Google would sooner shut down all of Adsense than compromise its search quality. The former would decrease revenue, the latter would be an existential threat to the company. (Look at Google's quarterly reports if you don't believe me.) Even if you don't believe that Google is trying to do more than make money, it should be sufficient to look at the numbers.
"Revenue" is not a metric used to decide whether ranking changes launch. Period.
Sorry but I don't believe this isn't brought up when considering algorithm changes or improvements. If it's not your department it's someones elses (maybe they are ignored or higher up then you?). You mean nobody stands up and says "Hey this will drop our AdSense revenue by X millions if we do this"? It seems a bit reckless to not consider other impacts of algorithm changes when your company is in fact doing all of this to generate a profit.
It's true. It's never brought up as a matter of principle. In fact, a ranking change that could theoretically reward a site for using Google products would not launch.
Didn't AdWords advertisers get a quality score discount (through higher ad clickthrough rates + free checkout processing) for using Google Checkout?
The official page for Google Checkout to this day states "Google Checkout users click on ads 10% more when the ad displays the Checkout badge, meaning more traffic to your site."
That is a pretty clear-cut example of Google tilting their "algorithm" toward promoting another Google product. And in an area where one of our small clients didn't use Google Checkout, that change simply priced him out of the ad auction. His profit margins after ad costs were roughly 10% & with that 10% cut in relative clickthrough rate he no longer had a place in Google's ad auction. He was forced to use another Google product if he wanted to be profitable with AdWords.
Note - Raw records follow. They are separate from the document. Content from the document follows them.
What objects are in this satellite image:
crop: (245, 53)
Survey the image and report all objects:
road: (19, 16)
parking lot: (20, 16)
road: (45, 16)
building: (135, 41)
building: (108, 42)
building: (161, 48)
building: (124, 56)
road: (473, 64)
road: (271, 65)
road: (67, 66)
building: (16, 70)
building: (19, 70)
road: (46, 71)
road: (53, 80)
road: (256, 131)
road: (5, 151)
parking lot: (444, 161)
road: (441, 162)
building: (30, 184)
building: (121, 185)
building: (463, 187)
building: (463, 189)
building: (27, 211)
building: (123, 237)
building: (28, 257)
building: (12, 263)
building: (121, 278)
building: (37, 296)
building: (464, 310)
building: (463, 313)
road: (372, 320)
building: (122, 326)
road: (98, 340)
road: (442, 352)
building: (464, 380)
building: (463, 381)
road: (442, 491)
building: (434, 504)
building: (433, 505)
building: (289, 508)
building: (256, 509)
Of course one could say that the organic results are different than the paid results, but the Google editions ebooks ranked quickly in the US after the ebook store was launched, Google only rolled out universal search after they bought YouTube, maps & local results now come with tags that earn incremental revenues from the "organic" search results, etc.
Lets see two quotes:
"GAAP net income in the fourth quarter of 2010 was $2.54 billion"
"Google's partner sites generated revenues, through AdSense programs, of $2.50 billion, or 30% of total revenues, in the fourth quarter of 2010."
If Google 'shut down all of Adsense' because they realized it compromised their search quality, they would have had only $40M in net revenue for the quarter last year. (Doing the simple math of removing AdSense revenue from the picture.)
So you think Sergey and Larry would put up with a 30% drop in revenue to take the high road? We're talking 2.5 billion dollars here, not mouse nuts even to Google.
Shutting down Adsense would be a death blow for Google, compromising search quality is a coin toss. I find it very hard to believe that effects to revenue are not thought about or discussed before making changes, it seems irresponsible and suicidal.